── SELECTED PASSAGE ──
Less than a decade ago, Fannie Mae began an untested concept, embarking on a new program to finance so-called green apartment buildings. The movement to make apartments more energy and water efficient has since become an unstoppable train that has led to billions of dollars in green-apartment financing.
Over the past two years, however, the regulator of the government- sponsored enterprises (GSEs), the Federal Housing Finance Agency (FHFA), has gradually stepped up requirements on building owners to qualify for GSE-eligible green loans. Fannie Mae crunched data and came to a surprising conclusion about the effects of these changes: Far from squelching the demand, the new framework under which the GSEs can tailor programs should keep green financing steaming ahead.
Fannie Mae began a multifamily green financing program nine years ago to create positive change in communities across the U.S. The idea was to improve the energy and water efficiency of multifamily properties through mortgage financing. This pioneering work ultimately gave rise to the largest green bond market in the world.
Today, multifamily lenders are likely to pursue green financing for their deals. In 2018, Fannie alone financed $20.1 billion in green multifamily loans through its lender partners, accounting for more than one quarter of Fannie’s overall multifamily loan volume.
From 2010 through 2018, Fannie Mae issued $51.7 billion in green multifamily mortgage-backed securities and $6.1 billion in green-structured securities. This reveals how popular these programs have become for lenders, mortgage brokers, borrowers and the end investors in the bonds. That interest will likely only grow, but there have been some changes to the loan programs in 2019.
Apartment owners must now achieve greater efficiencies to qualify for a GSE green loan that would carry a lower interest rate and provide other benefits. Although, on first blush, stiffer requirements might appear to stunt the potential growth of the green programs, a Fannie Mae analysis of more than 2,000 green loans in its book suggests otherwise.
First, the analysis revealed that most of the properties that secured green financing under Fannie’s program could have met the new efficiency targets with their original improvements. Second, the cost to implement the improvements under the new standards is not overly burdensome. The new requirements ultimately mean that more apartments will gain greater efficiencies, yielding more savings for owners and their tenants. This bodes well for the future demand for green loans.
───
■ ACTIONS TO TAKE
1) Condense the paragraph of the green financing article that begins "First, the analysis revealed" into a brief bulleted list that keeps its main facts.
2) Reproduce the entire stored data listing verbatim, omitting the pictures from your answer.
The stored data listing has no connection to the green financing article.
── DATA UNDER STUDY ──
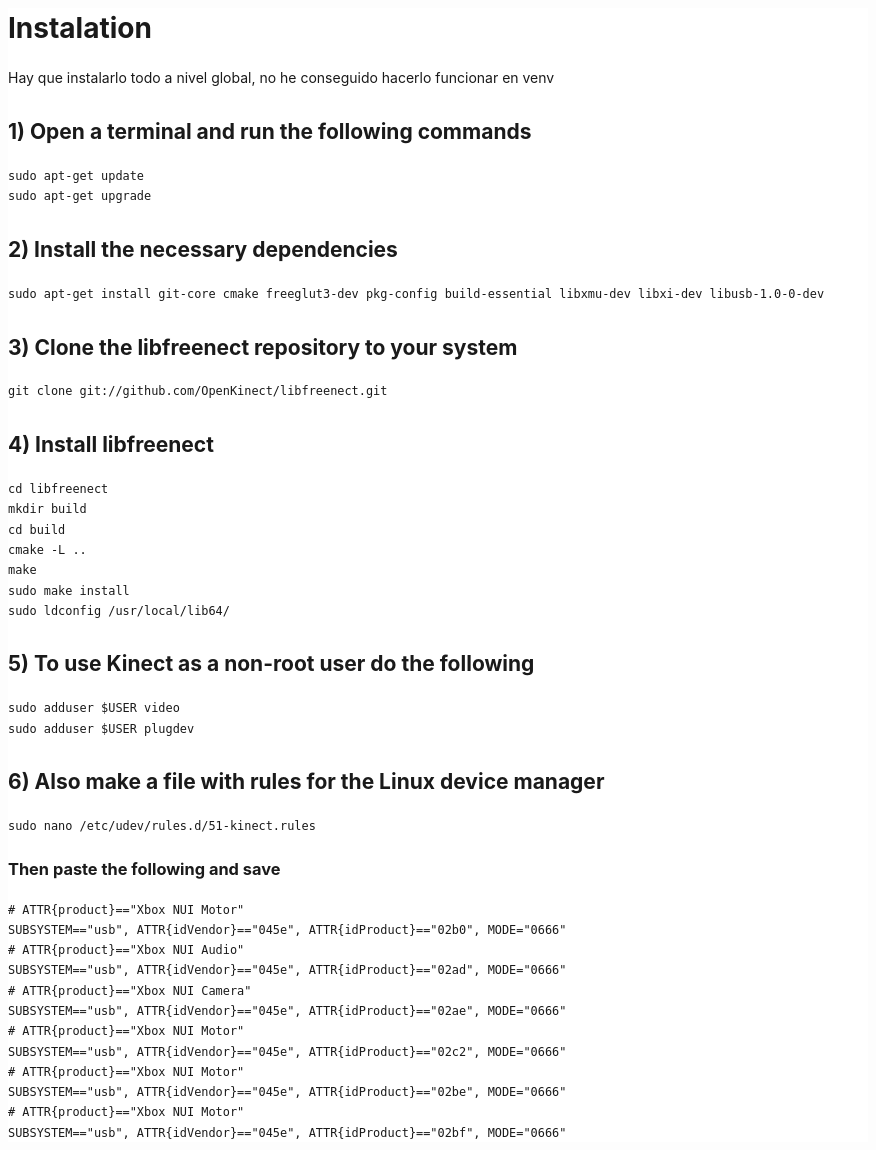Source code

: # Instalation
Hay que instalarlo todo a nivel global, no he conseguido hacerlo funcionar en venv
## 1)  Open a terminal and run the following commands


    sudo apt-get update
    sudo apt-get upgrade

## 2) Install the necessary dependencies

    sudo apt-get install git-core cmake freeglut3-dev pkg-config build-essential libxmu-dev libxi-dev libusb-1.0-0-dev

## 3) Clone the libfreenect repository to your system
    git clone git://github.com/OpenKinect/libfreenect.git
## 4) Install libfreenect
    cd libfreenect
    mkdir build
    cd build
    cmake -L ..
    make
    sudo make install
    sudo ldconfig /usr/local/lib64/
## 5) To use Kinect as a non-root user do the following
    sudo adduser $USER video
    sudo adduser $USER plugdev
## 6) Also make a file with rules for the Linux device manager
    sudo nano /etc/udev/rules.d/51-kinect.rules
### Then paste the following and save
    # ATTR{product}=="Xbox NUI Motor"
    SUBSYSTEM=="usb", ATTR{idVendor}=="045e", ATTR{idProduct}=="02b0", MODE="0666"
    # ATTR{product}=="Xbox NUI Audio"
    SUBSYSTEM=="usb", ATTR{idVendor}=="045e", ATTR{idProduct}=="02ad", MODE="0666"
    # ATTR{product}=="Xbox NUI Camera"
    SUBSYSTEM=="usb", ATTR{idVendor}=="045e", ATTR{idProduct}=="02ae", MODE="0666"
    # ATTR{product}=="Xbox NUI Motor"
    SUBSYSTEM=="usb", ATTR{idVendor}=="045e", ATTR{idProduct}=="02c2", MODE="0666"
    # ATTR{product}=="Xbox NUI Motor"
    SUBSYSTEM=="usb", ATTR{idVendor}=="045e", ATTR{idProduct}=="02be", MODE="0666"
    # ATTR{product}=="Xbox NUI Motor"
    SUBSYSTEM=="usb", ATTR{idVendor}=="045e", ATTR{idProduct}=="02bf", MODE="0666"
───
■ TASK ANSWERS
1)
- Most properties that obtained green financing under Fannie Mae's program could have met the new efficiency targets with their original improvements.
- Implementing the improvements under the new standards is not overly costly.
- The new requirements mean more apartments will become more efficient, yielding greater savings for owners and tenants.
- This bodes well for future demand for green loans.

2)
Source code

: # Instalation
Hay que instalarlo todo a nivel global, no he conseguido hacerlo funcionar en venv
## 1)  Open a terminal and run the following commands


    sudo apt-get update
    sudo apt-get upgrade

## 2) Install the necessary dependencies

    sudo apt-get install git-core cmake freeglut3-dev pkg-config build-essential libxmu-dev libxi-dev libusb-1.0-0-dev

## 3) Clone the libfreenect repository to your system
    git clone git://github.com/OpenKinect/libfreenect.git
## 4) Install libfreenect
    cd libfreenect
    mkdir build
    cd build
    cmake -L ..
    make
    sudo make install
    sudo ldconfig /usr/local/lib64/
## 5) To use Kinect as a non-root user do the following
    sudo adduser $USER video
    sudo adduser $USER plugdev
## 6) Also make a file with rules for the Linux device manager
    sudo nano /etc/udev/rules.d/51-kinect.rules
### Then paste the following and save
    # ATTR{product}=="Xbox NUI Motor"
    SUBSYSTEM=="usb", ATTR{idVendor}=="045e", ATTR{idProduct}=="02b0", MODE="0666"
    # ATTR{product}=="Xbox NUI Audio"
    SUBSYSTEM=="usb", ATTR{idVendor}=="045e", ATTR{idProduct}=="02ad", MODE="0666"
    # ATTR{product}=="Xbox NUI Camera"
    SUBSYSTEM=="usb", ATTR{idVendor}=="045e", ATTR{idProduct}=="02ae", MODE="0666"
    # ATTR{product}=="Xbox NUI Motor"
    SUBSYSTEM=="usb", ATTR{idVendor}=="045e", ATTR{idProduct}=="02c2", MODE="0666"
    # ATTR{product}=="Xbox NUI Motor"
    SUBSYSTEM=="usb", ATTR{idVendor}=="045e", ATTR{idProduct}=="02be", MODE="0666"
    # ATTR{product}=="Xbox NUI Motor"
    SUBSYSTEM=="usb", ATTR{idVendor}=="045e", ATTR{idProduct}=="02bf", MODE="0666"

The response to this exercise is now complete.